I don’t even know his name, never seen him before in my life.

But I know this; whatever’s waking in me—it’s waking in him too.

And that scares me more than anything.

Then, the world tilts.

It’s not sudden, not violent. Just a slow, creeping shift, like the ground beneath me is no longer solid, like reality is fraying at the edges.

I blink, and the dimly lit room is gone.

The woods stretch around me, moonless and vast. The trees are wrong, twisted, towering, their bark slick with something dark and pulsing. The air hums, thick with power. Not mine. Not his. Something older.

Something is watching, or someone.

A howl splits the silence.

Not a wolf, not a shifter.

Something else.

I turn, heart hammering, and see them; figures cloaked in shadow, eyes glowing like embers. They stand in a circle, chanting in a language I don’t know, but somehow feel. It coils around my spine, familiar and terrifying.

One of them steps forward.

A woman. Tall. Regal. Her hair is silver, braided with bone. Her eyes—storm-gray, like mine—lock onto me.

“You are the echo,” she says. “The blood that was buried.”

I try to speak, but my voice is gone.

She lifts a hand, and the forest shudders.

“You must remember,” she says. “Before it remembers you.”

The vision fractures.

Light. Noise. Pain.

The room tilts beneath me.

I stumble, breath catching, vision still flickering with shadows and silver eyes. My knees give out, and before I hit the ground, strong arms catch me.

I flinch on instinct.

He’s close. Too close. The scent of smoke, pine, and something darker wraps around me, grounding and electric.

“Hey,” he says, voice low, urgent. “Talk to me. What just happened?”

I blink up at him, disoriented. His face is sharp in the dim light, jaw clenched, eyes burning.

“I saw…” My voice cracks. “I don’t know what I saw.”

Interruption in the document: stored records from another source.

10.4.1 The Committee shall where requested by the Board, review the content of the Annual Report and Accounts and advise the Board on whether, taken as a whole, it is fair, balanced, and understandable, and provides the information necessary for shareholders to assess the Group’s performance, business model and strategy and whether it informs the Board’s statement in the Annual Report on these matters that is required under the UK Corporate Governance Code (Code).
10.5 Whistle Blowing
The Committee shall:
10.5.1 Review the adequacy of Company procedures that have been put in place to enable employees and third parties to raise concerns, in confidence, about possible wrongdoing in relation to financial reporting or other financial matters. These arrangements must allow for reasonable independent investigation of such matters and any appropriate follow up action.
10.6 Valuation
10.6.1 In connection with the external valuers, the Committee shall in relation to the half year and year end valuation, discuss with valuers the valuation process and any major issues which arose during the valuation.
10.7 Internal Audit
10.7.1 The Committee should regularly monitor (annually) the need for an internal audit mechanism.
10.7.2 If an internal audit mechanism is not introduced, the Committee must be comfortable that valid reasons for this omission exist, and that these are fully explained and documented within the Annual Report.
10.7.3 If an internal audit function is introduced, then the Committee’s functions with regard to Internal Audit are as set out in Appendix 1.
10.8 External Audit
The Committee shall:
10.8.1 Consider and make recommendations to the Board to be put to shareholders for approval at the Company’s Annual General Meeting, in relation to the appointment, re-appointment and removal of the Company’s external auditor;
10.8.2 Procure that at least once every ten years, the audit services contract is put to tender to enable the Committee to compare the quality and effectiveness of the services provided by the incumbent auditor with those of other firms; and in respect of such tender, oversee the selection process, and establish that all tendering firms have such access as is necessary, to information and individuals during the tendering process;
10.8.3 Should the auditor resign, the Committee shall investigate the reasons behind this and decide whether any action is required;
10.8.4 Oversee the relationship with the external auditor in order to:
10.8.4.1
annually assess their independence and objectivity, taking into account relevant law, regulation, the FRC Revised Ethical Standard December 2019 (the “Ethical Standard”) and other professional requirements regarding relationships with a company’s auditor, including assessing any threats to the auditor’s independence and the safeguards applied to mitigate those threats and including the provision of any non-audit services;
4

He steadies me, hands firm but careful. “A vision?”

I nod. “I think so. There were people. A woman. She said I was the echo, that I had to remember before it remembered me.”

His brow furrows. “What does that mean?”

“I don’t know,” I whisper. “I don’t even know who I am anymore.”

He studies me for a long moment, something unreadable flickering behind his eyes.

“I’m Kieran.” He offers, then, quietly he asks, “What’s your name?”

I hesitate.

It’s a simple question, but it feels loaded. Like saying it might unravel something I’ve been trying to hold together.

“…Raven,” I say finally.

His gaze sharpens. Not with recognition, but with something else. Something deeper.

“Raven,” he repeats, like he’s testing the weight of it. “That name doesn’t belong to the lost.”

I look away, heart pounding. “Then maybe it doesn’t belong to me.”